Explaining a little bit more:
I would like to determine when the last 10 periods of an oscillator are smooth and the output over these 10 periods resembles something that looks like part of a sinuisoidal wave. I can do this visually but this is no good for proper backtesting.
I am away from home at the moment so unfortunatley I cannot post a screenshot of what I mean.
Thanks
It is not so easy to do, but not hard. You should understand that this is a well studied problem, and has many approaches. Here is a "simple" one:
Fit a cubic spline of a given order to the curve. Then do a [R]MSE of data points from the curve. The higher the MSE from the curve, the "choppier" it is. The higher the order of the curve, the closer the fit and the lower the MSE from the curve, so this problem is reduced to finding the "optimal" order of the curve. You can do the same estimation with moving averages, etc, but you get very rough numbers then.

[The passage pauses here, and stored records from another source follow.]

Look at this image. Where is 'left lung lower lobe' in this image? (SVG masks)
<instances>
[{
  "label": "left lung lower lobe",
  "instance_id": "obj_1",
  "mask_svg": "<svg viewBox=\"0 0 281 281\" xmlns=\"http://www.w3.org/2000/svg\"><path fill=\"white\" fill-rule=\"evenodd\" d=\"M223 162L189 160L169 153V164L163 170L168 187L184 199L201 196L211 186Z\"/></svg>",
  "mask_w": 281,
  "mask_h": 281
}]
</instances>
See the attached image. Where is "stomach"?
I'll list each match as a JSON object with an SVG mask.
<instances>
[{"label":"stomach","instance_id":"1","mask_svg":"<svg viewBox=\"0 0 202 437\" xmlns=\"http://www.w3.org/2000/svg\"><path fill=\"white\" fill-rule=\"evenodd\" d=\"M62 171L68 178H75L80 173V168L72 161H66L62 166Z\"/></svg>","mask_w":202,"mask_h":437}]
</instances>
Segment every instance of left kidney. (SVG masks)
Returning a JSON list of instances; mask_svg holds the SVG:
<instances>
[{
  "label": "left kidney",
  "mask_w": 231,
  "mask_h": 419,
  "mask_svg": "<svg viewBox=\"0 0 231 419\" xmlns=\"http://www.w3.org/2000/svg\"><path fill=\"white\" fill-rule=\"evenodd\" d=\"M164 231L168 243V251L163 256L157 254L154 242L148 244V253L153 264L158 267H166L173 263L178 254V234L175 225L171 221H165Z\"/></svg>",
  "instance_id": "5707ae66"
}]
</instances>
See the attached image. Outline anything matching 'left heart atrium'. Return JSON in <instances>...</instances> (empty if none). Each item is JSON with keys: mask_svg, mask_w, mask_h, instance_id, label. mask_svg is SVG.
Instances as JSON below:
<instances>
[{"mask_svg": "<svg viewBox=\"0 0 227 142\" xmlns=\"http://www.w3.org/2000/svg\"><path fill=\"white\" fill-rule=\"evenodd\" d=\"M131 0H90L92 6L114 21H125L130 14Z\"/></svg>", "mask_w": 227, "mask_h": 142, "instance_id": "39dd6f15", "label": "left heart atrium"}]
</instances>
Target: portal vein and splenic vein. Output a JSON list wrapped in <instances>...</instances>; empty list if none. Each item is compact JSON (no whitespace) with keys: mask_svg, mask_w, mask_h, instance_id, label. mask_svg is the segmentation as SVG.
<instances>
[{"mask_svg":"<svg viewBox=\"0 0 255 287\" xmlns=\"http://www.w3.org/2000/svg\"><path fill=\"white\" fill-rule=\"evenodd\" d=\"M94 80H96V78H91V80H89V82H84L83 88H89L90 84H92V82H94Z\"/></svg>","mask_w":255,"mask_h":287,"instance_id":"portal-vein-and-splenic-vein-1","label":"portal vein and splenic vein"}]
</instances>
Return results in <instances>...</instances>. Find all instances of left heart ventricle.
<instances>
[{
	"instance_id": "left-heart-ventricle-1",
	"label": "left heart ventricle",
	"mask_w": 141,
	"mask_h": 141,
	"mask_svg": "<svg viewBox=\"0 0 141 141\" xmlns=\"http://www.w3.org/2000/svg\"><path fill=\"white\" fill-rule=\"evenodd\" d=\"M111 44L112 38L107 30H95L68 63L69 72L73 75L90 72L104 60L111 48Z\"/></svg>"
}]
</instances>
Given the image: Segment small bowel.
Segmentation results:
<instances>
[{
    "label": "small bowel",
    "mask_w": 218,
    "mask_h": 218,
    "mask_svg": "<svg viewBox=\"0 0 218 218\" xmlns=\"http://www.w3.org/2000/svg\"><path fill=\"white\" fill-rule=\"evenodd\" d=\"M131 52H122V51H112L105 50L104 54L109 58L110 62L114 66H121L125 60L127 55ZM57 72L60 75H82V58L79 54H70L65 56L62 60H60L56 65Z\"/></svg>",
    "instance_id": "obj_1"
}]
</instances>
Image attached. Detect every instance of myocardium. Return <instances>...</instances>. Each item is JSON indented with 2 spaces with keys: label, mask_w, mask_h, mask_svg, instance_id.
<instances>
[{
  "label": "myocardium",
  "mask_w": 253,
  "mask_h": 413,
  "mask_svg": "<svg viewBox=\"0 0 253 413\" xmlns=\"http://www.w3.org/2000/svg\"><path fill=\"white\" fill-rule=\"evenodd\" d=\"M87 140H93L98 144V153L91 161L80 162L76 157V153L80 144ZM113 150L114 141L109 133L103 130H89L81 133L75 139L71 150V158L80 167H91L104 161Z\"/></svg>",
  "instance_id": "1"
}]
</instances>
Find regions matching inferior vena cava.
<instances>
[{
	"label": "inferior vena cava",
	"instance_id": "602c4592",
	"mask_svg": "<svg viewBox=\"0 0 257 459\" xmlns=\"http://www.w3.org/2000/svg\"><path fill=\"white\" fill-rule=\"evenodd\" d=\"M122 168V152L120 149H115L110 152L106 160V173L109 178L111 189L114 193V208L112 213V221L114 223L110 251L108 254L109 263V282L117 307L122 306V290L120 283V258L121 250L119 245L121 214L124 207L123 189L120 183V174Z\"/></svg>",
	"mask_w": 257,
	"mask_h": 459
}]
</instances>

I believe that other statistics like fractal dimension, lyapunov exponets, etc will give you a number that describes information about the time series that you want, but they may not necessarily be better if what you are trying to match is what you see with your
eye.
Finally, probably the closest approach to what you are seeing with your eye is to transform the signal (
time series) into the
frequency domain, and do fourier or wavelet type analysis there (edge detection etc.) This is not so easy to do if you are not trained in the subject matter.
nitro